#### [Activity]
Of all the entries below, retype only the lines from the one with "Nigerian public health advocates" through the one with "Almost 30 percent of deaths in the", exactly as they appear.

(Collected data)

--------------------------------------------------

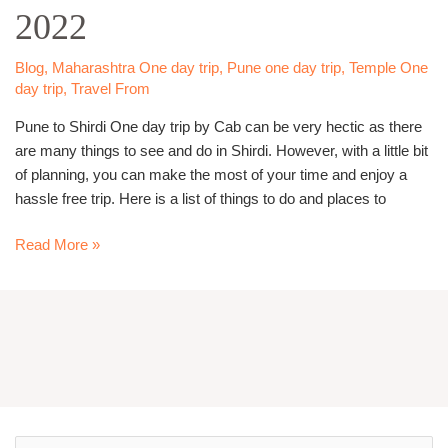
2022
–
Famous
One
Blog
,
Maharashtra One day trip
,
Pune one day trip
,
Temple One
day trip
,
Travel From
day
trip
Pune to Shirdi One day trip by Cab can be very hectic as there
in
are many things to see and do in Shirdi. However, with a little bit
2022
of planning, you can make the most of your time and enjoy a
hassle free trip. Here is a list of things to do and places to
Read More »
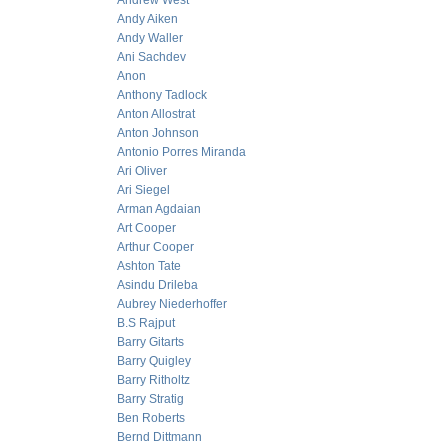
Andrew West
Andy Aiken
Andy Waller
Ani Sachdev
Anon
Anthony Tadlock
Anton Allostrat
Anton Johnson
Antonio Porres Miranda
Ari Oliver
Ari Siegel
Arman Agdaian
Art Cooper
Arthur Cooper
Ashton Tate
Asindu Drileba
Aubrey Niederhoffer
B.S Rajput
Barry Gitarts
Barry Quigley
Barry Ritholtz
Barry Stratig
Ben Roberts
Bernd Dittmann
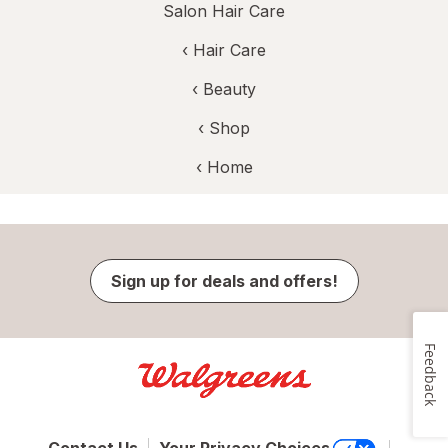
Salon Hair Care
‹
Hair Care
‹
Beauty
‹ Shop
‹ Home
Sign up for deals and offers!
Feedback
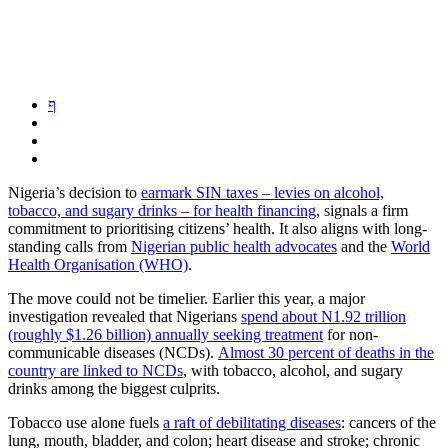
Nigeria’s decision to
earmark SIN taxes – levies on alcohol,
tobacco, and sugary drinks – for health financing,
signals a firm
commitment to prioritising citizens’ health. It also aligns with long-
standing calls from
Nigerian public health advocates
and the
World
Health Organisation (WHO)
.
The move could not be timelier. Earlier this year, a major
investigation revealed that Nigerians
spend about N1.92 trillion
(roughly $1.26 billion) annually seeking treatment
for non-
communicable diseases (NCDs).
Almost 30 percent of deaths in the
country are linked to NCDs
, with tobacco, alcohol, and sugary
drinks among the biggest culprits.
Tobacco use alone fuels
a raft of debilitating diseases
: cancers of the
lung, mouth, bladder, and colon; heart disease and stroke; chronic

--------------------------------------------------

#### [Finished exercise]
Nigerian public health advocates
and the
World
Health Organisation (WHO)
.
The move could not be timelier. Earlier this year, a major
investigation revealed that Nigerians
spend about N1.92 trillion
(roughly $1.26 billion) annually seeking treatment
for non-
communicable diseases (NCDs).
Almost 30 percent of deaths in the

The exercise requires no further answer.